William Bull Brewery head brewer, writer and educator on the subject of beer, Neal Cameron, takes a look at some common faults in beer.

Wet cardboard belongs under your beer…

Aged/Oxidised

The best conditions for storing beer are short, short, short, cool and dark. Australia is big, big, big, hot and sunny. You do the math. Look for the best before date, buy fresh and if you see your favourite tipple cooking in the sun in your local drive-through, assume it has the beer equivalent of foot and mouth and leave well alone. Aged or oxidized beers are dull, with cardboardy/papery flavours, and any fresh hoppiness or maltiness will have been summarily dispatched. And if the beer doesn’t have a best before date, then don’t buy it on principle.

Infection

Self-preservation is hard-wired into us; if you recoil in horror with the first smell or sip of a beer (assuming it’s not your first gueuze or lambic) then your finally tuned defence system is telling you something. Infections are oh-so-common for the homebrewer, but sadly a few of our commercial micros occasionally put out a shocker for which there is little excuse. Unfortunately if it’s a good place for yeast to live, it’s also a good place for about a million other organisms whose purpose is for evil rather than good. Vinegar, sour or harsh bitterness, unexpected cloudiness and just plain unpleasantness shows something is wrong.

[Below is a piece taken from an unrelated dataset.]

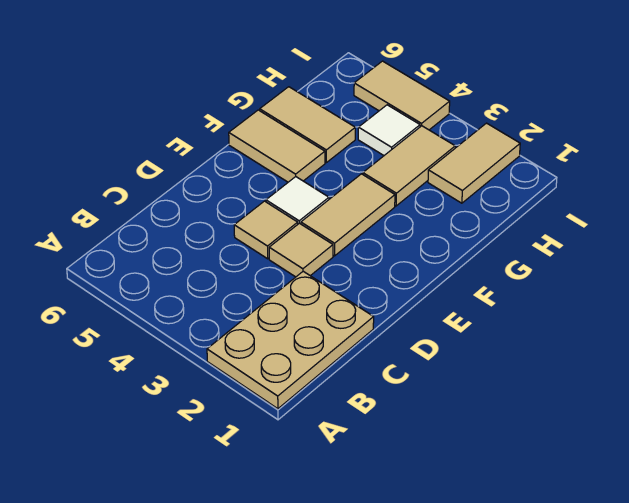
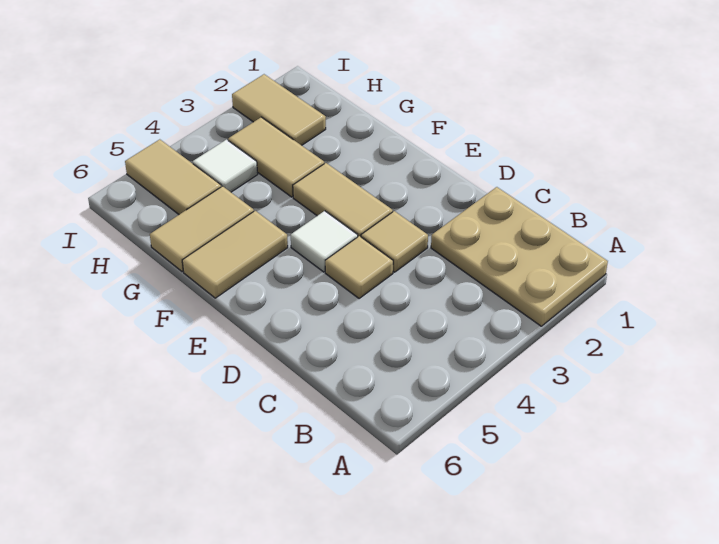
tan tile I4:I5 level 1 -> tan tile H5:I5 level 1

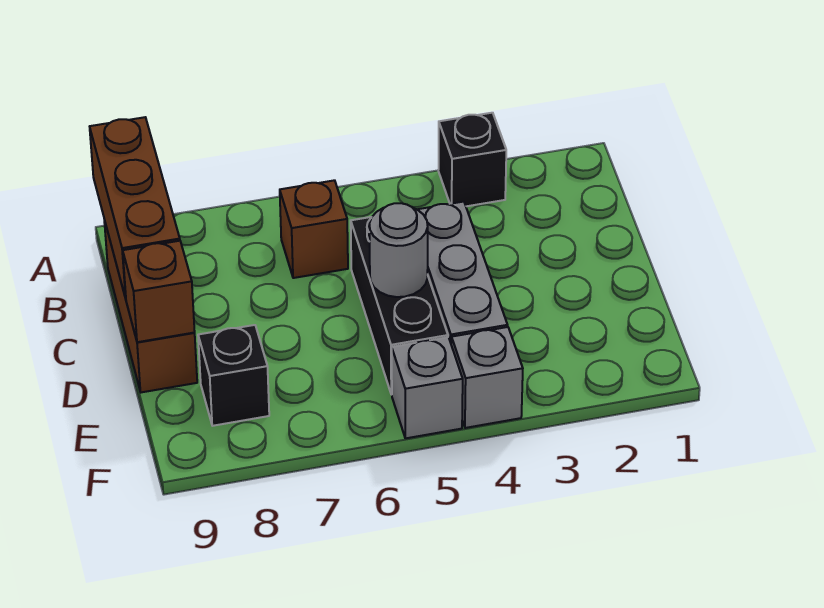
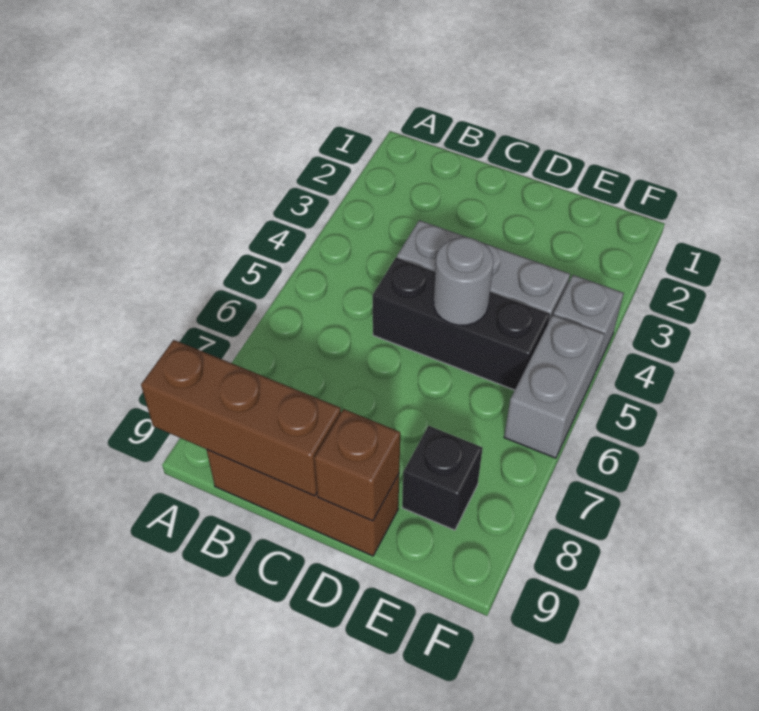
black brick A3 level 1 -> none
brown brick B6 level 1 -> none
grey brick F5 level 1 -> grey brick F5:F6 level 1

…and cabbage served with it – in Germany at least.

Solvent

If you are a homebrewer in Australia and brew in the summer without the aid of refrigeration, things may all happen a little too quickly. If your brew smells like the wife’s nail polish, this could be the cause. Hard-pressed yeast doesn’t clean up after itself, and ethyl acetate is amongst the trail it leaves. Keep it cool and slow.

Diacetyl

In a word, butterscotch. Often caused by fermenting too long. Yeast euthanizes when its glorious work is done and as it falls apart, it turns into a single-cell Pandora’s Box with all sorts of unpleasantness running amok. Although ironically, bottling too early can leave diacetyl produced during fermentation un-scavenged. .

Sulphur

Life’s too short to spend what little time we have sniffing sulphur in our beer. Eggs (H2S) or sweet corn (DMS) do not rank highly on the list of positive beer traits. The best of lager yeasts produce sulphur, but given time to chill they clean-up after themselves. Perhaps the most pernicious trait of DMS is that it masks many good aromas, particularly hop oils.